** What the exercise asks **
Reproduce verbatim the lines of the data below, beginning with the line containing "Is the value" and continuing through the line containing "Where does the".

[Opening Dataset entries section]

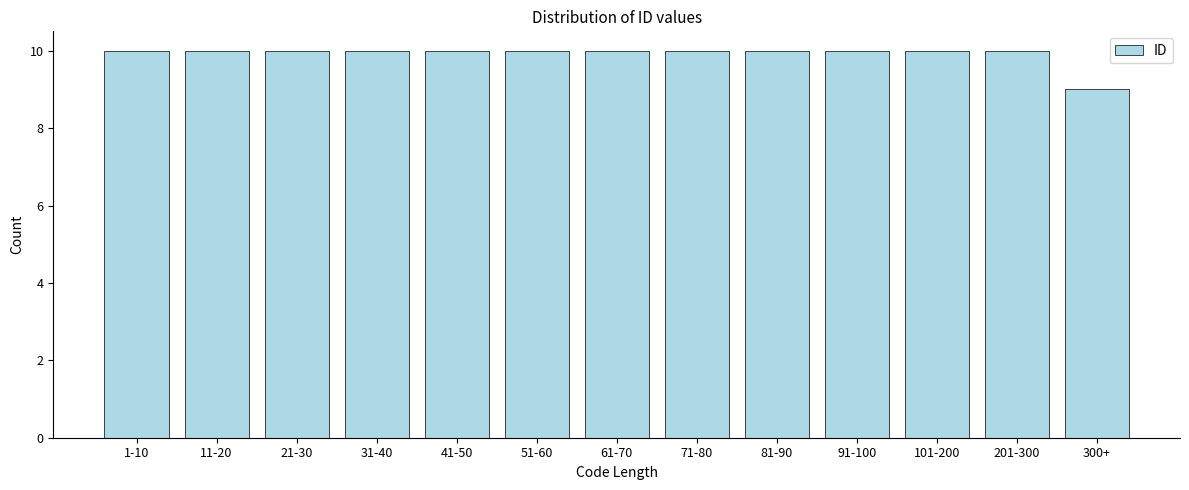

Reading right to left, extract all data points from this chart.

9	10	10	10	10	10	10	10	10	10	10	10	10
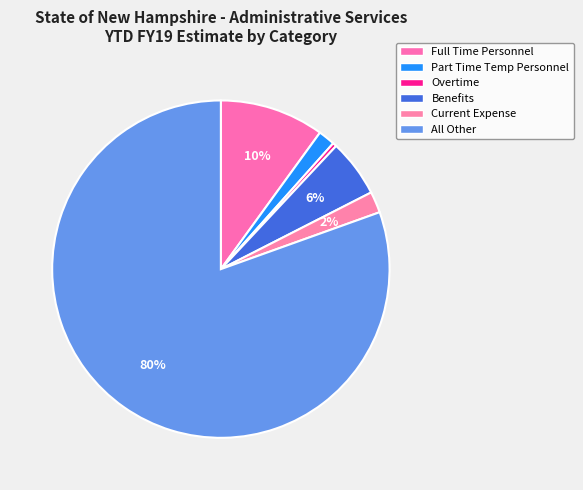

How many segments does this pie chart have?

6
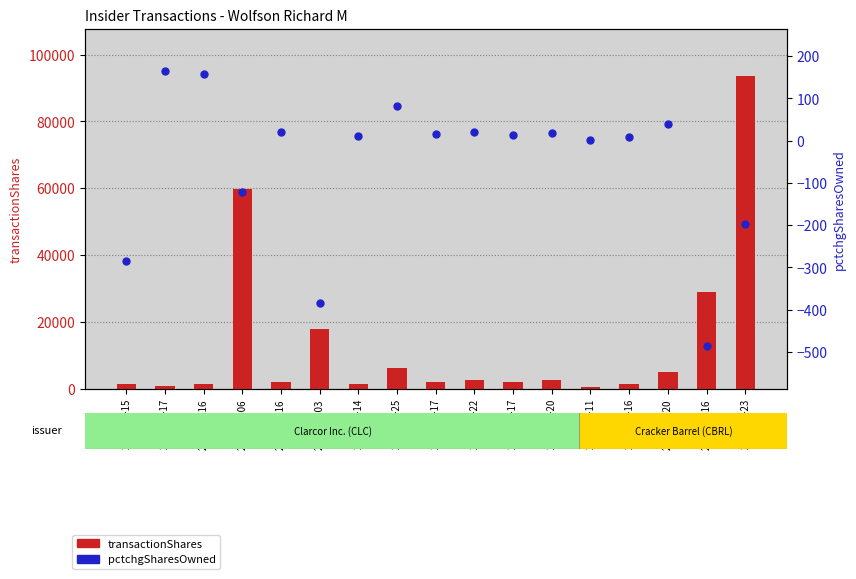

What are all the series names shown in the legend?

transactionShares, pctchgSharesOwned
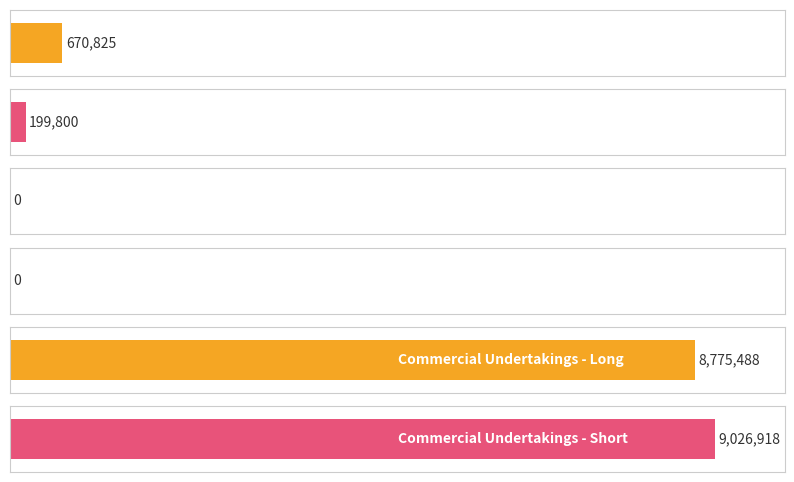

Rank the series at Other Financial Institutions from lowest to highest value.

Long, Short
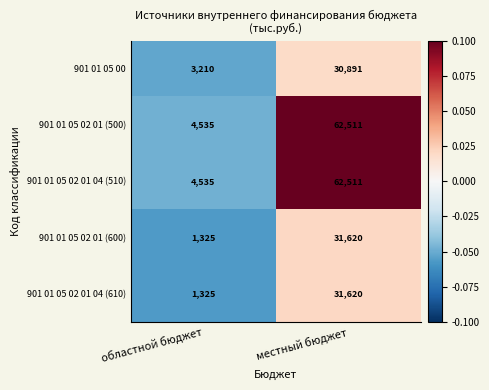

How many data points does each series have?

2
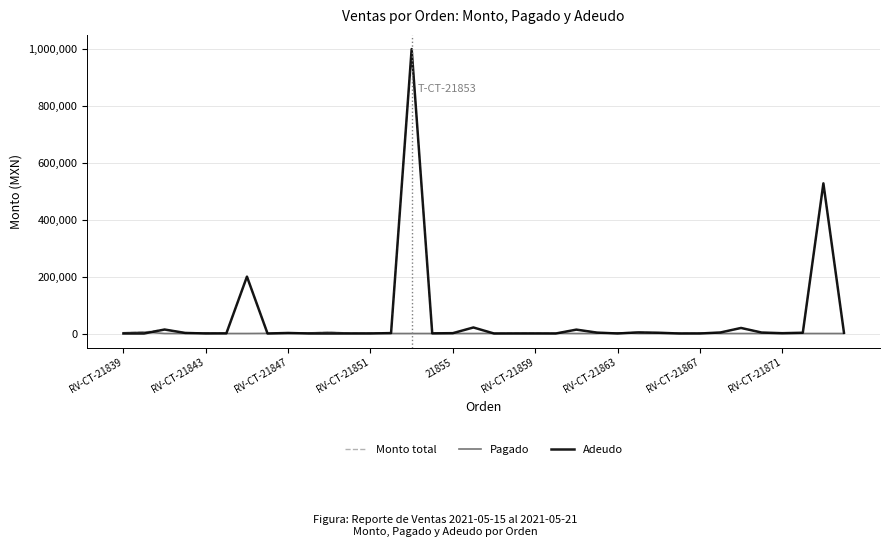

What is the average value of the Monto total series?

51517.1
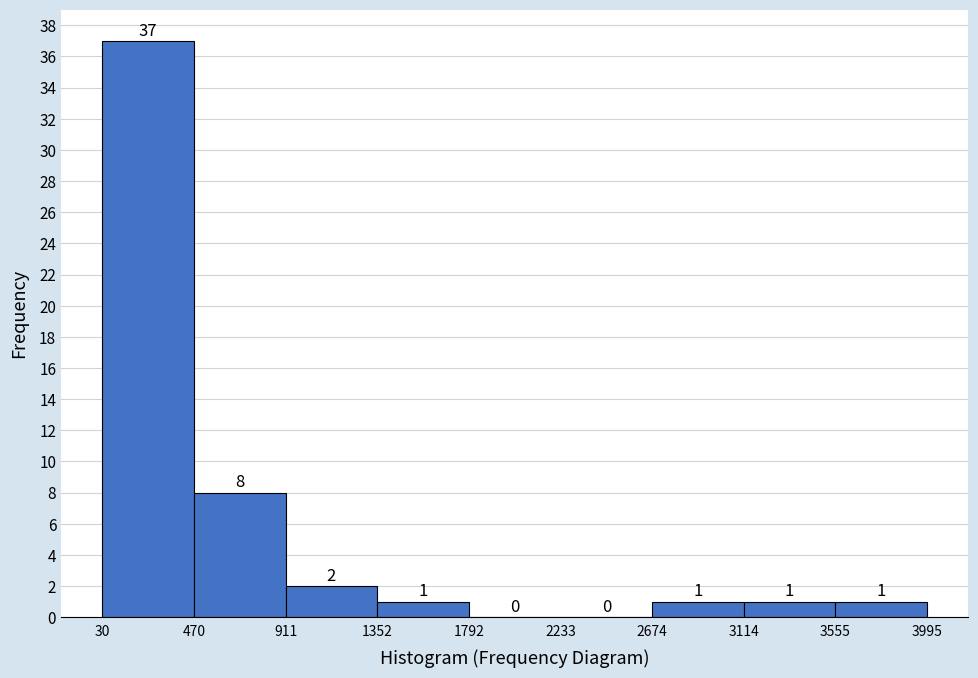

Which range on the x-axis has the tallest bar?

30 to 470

[Closing Dataset entries section]
[Opening Dataset entries section]

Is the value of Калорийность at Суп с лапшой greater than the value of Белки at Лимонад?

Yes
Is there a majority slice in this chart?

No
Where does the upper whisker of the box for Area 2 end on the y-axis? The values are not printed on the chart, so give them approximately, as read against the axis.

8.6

[Closing Dataset entries section]
[Opening Dataset entries section]

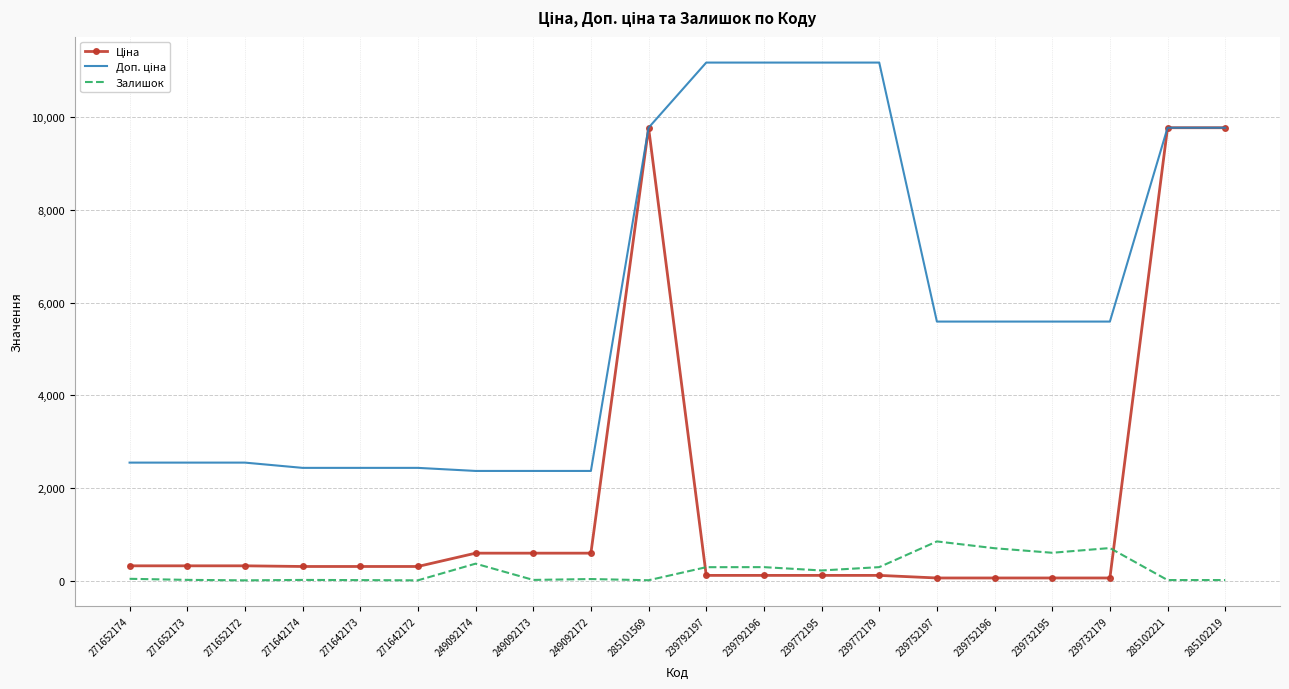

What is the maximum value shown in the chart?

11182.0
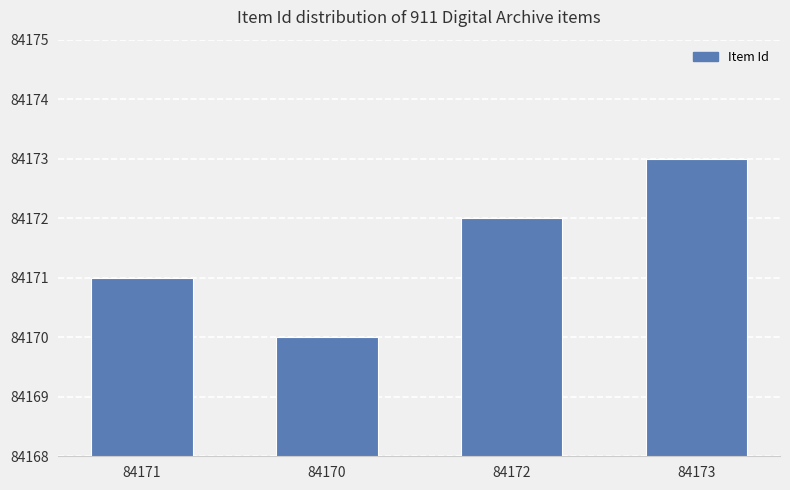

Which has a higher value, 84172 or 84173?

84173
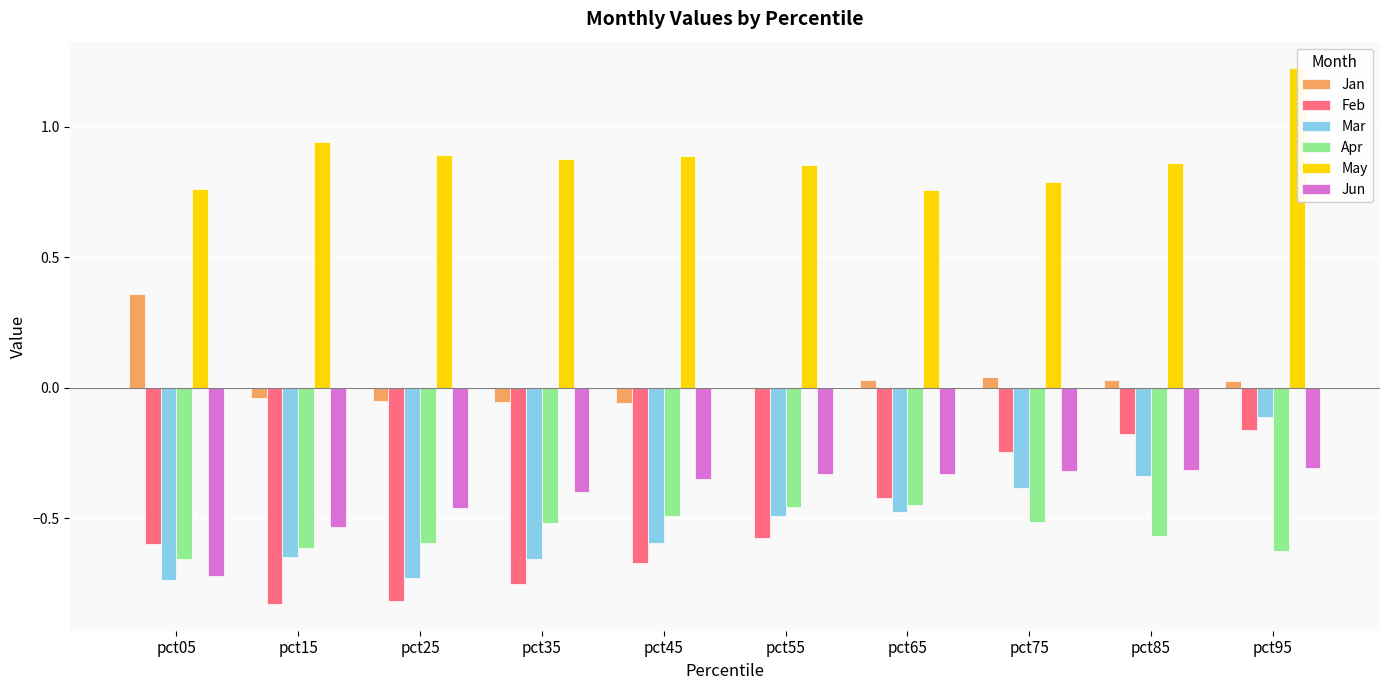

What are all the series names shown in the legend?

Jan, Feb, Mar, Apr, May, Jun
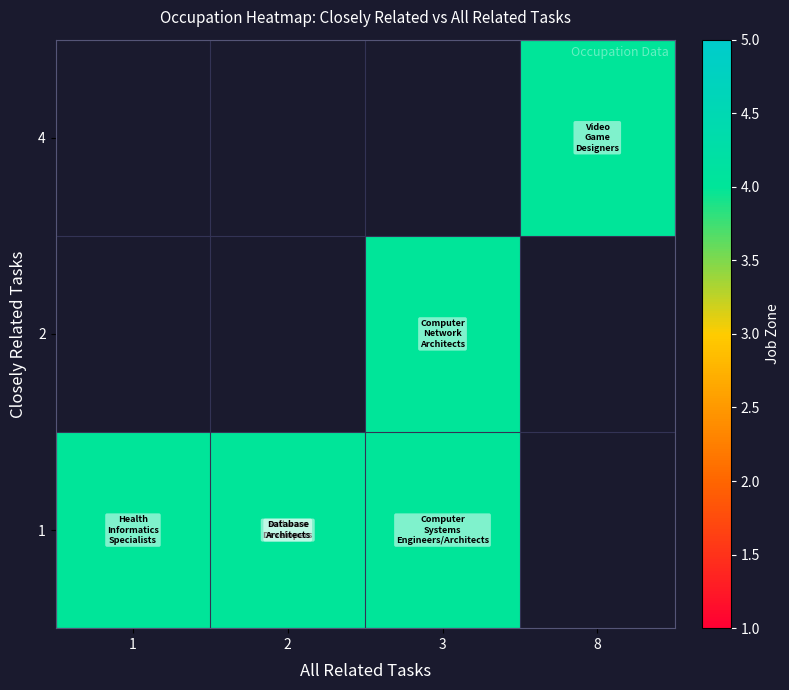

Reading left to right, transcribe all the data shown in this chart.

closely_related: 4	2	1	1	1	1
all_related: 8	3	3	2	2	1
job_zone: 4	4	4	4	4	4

[Closing Dataset entries section]

** Reply **
Is the value of Калорийность at Суп с лапшой greater than the value of Белки at Лимонад?

Yes
Is there a majority slice in this chart?

No
Where does the upper whisker of the box for Area 2 end on the y-axis? The values are not printed on the chart, so give them approximately, as read against the axis.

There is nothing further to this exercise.